30-60 minutes to see productivity improvements

Installation Steps

  1. 1.Install product management skill
  2. 2.Start with user story generation for known feature
  3. 3.Progress to competitive analysis: research 2-3 competitors
  4. 4.Use for roadmap prioritization: apply RICE/ICE scoring
  5. 5.Draft stakeholder communications and refine based on feedback
  6. 6.Build template library for recurring PM tasks
  7. 7.Share effective prompts with product team

Common Pitfalls

  • Not validating competitive research—verify facts before sharing
  • Accepting user stories without involving engineering team
  • Over-relying on frameworks without qualitative judgment
  • Not customizing outputs to company culture and communication style
  • Skipping stakeholder validation of generated requirements

Best Practices

✓ Do

  • +Validate research and competitive analysis with real data
  • +Collaborate with engineering when generating technical requirements
  • +Customize frameworks and templates to your company context
  • +Use skill for first drafts, refine with stakeholder input
  • +Document successful prompt patterns for PM tasks
  • +Combine AI efficiency with human judgment and intuition

✗ Don't

  • Don't publish competitive analysis without fact-checking
  • Don't finalize user stories without engineering review
  • Don't make prioritization decisions solely on AI scoring
  • Don't skip customer validation of generated requirements
  • Don't ignore company-specific context and culture

💡 Pro Tips

  • Provide context: company goals, constraints, customer feedback
  • Ask for alternatives: 'Show 3 ways to prioritize this roadmap'
  • Request stakeholder-specific formatting: 'Executive summary vs. engineering spec'
  • Use skill for 70% generation + 30% customization to company needs

When to Use This

✓ Use When

Use for user story writing, competitive research, roadmap prioritization, stakeholder communication, and PRD drafting. Best for reducing repetitive documentation and research work.

✗ Avoid When

Avoid for strategic product vision (requires deep customer empathy), pricing decisions (needs market and financial expertise), or when face-to-face customer discovery is more valuable than speed.

Learning Path

  1. 1Basic: user stories, feature specs, status updates
  2. 2Intermediate: competitive analysis, prioritization frameworks, PRDs
  3. 3Advanced: product strategy, go-to-market planning, OKR setting
  4. 4Expert: product vision, market positioning, business model innovation

Discussion

Product Hunt–style comments (not star reviews)
  • No comments yet — start the thread.
general reviews

Ratings

4.767 reviews
  • Benjamin Chen· Dec 28, 2024

    Registry listing for arize-prompt-optimization matched our evaluation — installs cleanly and behaves as described in the markdown.

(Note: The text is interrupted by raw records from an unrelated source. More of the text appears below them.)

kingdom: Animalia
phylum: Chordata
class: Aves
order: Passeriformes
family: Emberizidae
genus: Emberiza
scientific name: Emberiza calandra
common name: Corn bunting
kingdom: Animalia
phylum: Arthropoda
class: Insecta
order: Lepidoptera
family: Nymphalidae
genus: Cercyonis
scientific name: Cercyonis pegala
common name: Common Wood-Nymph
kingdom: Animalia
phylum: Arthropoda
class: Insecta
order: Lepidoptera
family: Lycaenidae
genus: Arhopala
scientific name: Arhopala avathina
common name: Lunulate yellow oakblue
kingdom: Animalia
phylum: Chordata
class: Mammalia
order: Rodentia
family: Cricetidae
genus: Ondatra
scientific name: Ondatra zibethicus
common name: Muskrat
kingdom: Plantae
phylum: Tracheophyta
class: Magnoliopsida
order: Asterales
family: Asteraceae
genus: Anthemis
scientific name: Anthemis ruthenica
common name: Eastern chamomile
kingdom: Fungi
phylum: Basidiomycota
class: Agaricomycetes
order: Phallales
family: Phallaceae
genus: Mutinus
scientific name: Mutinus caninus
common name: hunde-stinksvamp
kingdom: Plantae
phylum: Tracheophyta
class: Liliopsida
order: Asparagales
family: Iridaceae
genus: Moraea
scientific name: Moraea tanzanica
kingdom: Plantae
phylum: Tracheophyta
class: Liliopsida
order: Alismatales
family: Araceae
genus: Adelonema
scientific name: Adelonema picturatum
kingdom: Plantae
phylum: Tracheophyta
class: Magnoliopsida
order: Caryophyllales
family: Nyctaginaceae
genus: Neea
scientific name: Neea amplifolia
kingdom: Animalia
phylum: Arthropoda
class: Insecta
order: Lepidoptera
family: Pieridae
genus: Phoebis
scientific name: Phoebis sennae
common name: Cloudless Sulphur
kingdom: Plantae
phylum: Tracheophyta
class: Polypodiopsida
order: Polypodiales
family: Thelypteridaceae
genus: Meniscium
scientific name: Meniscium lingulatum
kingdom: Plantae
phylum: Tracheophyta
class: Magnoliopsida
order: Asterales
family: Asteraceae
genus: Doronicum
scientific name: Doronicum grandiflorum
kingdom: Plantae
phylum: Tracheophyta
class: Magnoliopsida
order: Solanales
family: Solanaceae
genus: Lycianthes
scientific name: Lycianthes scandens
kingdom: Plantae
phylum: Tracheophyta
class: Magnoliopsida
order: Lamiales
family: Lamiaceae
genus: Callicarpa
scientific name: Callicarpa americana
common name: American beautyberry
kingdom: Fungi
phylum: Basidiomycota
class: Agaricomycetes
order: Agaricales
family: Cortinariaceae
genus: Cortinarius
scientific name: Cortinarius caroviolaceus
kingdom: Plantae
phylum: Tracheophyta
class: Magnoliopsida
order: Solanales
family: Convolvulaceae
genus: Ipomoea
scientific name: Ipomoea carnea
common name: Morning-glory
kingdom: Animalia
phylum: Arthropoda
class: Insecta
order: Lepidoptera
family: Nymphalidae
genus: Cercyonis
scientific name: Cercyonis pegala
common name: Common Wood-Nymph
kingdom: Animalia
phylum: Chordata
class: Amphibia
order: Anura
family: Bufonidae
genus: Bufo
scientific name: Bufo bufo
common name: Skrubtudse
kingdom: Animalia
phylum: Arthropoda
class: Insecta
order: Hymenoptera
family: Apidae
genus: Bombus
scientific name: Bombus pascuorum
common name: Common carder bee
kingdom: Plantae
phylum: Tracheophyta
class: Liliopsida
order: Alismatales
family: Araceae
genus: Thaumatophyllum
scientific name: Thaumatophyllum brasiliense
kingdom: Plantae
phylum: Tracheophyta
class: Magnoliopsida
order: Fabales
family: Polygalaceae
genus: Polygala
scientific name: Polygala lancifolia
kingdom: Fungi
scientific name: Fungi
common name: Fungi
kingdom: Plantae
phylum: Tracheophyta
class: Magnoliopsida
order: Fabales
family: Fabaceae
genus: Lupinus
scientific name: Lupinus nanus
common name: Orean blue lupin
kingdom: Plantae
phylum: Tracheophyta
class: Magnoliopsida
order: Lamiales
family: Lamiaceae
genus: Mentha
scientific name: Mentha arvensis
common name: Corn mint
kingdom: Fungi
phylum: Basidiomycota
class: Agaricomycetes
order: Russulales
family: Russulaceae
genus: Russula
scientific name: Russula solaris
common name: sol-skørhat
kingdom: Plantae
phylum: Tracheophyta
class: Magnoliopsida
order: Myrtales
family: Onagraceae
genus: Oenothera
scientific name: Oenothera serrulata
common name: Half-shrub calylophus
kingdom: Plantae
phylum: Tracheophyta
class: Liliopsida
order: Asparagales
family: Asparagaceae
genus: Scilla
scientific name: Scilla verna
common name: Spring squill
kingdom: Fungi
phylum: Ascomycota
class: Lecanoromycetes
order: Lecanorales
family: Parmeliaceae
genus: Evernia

  • Nia Martinez· Dec 8, 2024

    arize-prompt-optimization reduced setup friction for our internal harness; good balance of opinion and flexibility.

  • Isabella Abebe· Dec 4, 2024

    arize-prompt-optimization has been reliable in day-to-day use. Documentation quality is above average for community skills.

  • Sakura Desai· Nov 27, 2024

    Registry listing for arize-prompt-optimization matched our evaluation — installs cleanly and behaves as described in the markdown.

  • Mei Bansal· Nov 23, 2024

    Solid pick for teams standardizing on skills: arize-prompt-optimization is focused, and the summary matches what you get after install.

  • Nia Iyer· Nov 19, 2024

    arize-prompt-optimization reduced setup friction for our internal harness; good balance of opinion and flexibility.

  • Hiroshi Brown· Oct 18, 2024

    Useful defaults in arize-prompt-optimization — fewer surprises than typical one-off scripts, and it plays nicely with `npx skills` flows.

  • Ren Abebe· Oct 14, 2024

    I recommend arize-prompt-optimization for anyone iterating fast on agent tooling; clear intent and a small, reviewable surface area.

  • Sakshi Patil· Sep 25, 2024

    arize-prompt-optimization reduced setup friction for our internal harness; good balance of opinion and flexibility.

  • Meera Bansal· Sep 25, 2024

    Keeps context tight: arize-prompt-optimization is the kind of skill you can hand to a new teammate without a long onboarding doc.